* _ASSIGNMENT_:
All lines in the records below that hold "роки" are to be shown.

RECORD SET Start Marker

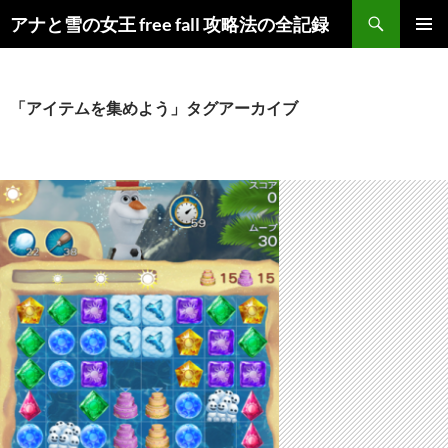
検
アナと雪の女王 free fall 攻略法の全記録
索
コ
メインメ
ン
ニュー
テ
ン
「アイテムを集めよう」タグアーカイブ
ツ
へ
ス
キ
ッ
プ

RECORD SET End Marker
RECORD SET Start Marker

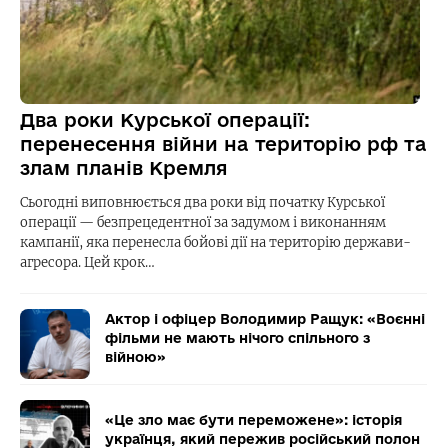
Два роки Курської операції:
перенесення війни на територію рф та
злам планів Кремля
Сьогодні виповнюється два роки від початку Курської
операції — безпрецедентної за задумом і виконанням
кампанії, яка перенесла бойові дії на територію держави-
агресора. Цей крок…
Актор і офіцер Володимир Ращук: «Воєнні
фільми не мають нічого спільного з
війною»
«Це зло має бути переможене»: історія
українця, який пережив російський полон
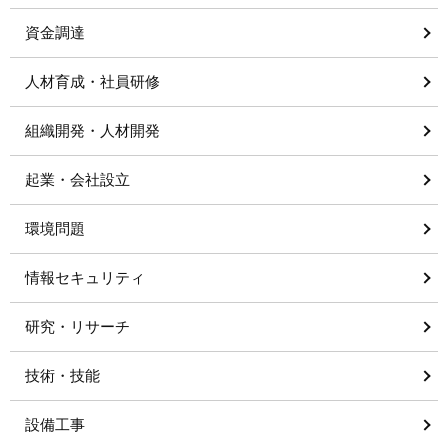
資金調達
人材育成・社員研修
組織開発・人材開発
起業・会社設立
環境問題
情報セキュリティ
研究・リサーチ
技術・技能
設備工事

RECORD SET End Marker
RECORD SET Start Marker

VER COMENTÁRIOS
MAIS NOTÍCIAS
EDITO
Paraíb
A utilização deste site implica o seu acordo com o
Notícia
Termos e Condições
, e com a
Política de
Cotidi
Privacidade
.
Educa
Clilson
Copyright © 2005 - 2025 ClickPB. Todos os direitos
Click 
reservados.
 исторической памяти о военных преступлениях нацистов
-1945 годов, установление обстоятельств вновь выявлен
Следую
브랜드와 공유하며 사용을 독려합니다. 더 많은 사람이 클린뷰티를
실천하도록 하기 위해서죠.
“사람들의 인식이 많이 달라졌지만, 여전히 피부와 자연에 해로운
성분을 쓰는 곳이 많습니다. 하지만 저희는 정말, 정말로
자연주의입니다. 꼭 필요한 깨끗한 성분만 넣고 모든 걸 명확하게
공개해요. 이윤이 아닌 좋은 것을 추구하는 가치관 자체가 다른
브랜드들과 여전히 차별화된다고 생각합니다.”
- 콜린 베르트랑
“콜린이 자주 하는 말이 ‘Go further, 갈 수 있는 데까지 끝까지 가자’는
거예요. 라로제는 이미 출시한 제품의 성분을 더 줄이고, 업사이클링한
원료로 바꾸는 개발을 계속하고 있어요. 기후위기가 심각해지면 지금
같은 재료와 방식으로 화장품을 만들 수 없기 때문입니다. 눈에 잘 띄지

RECORD SET End Marker

* _SOLUTION TO THE EXERCISE_:
Два роки Курської операції:
Сьогодні виповнюється два роки від початку Курської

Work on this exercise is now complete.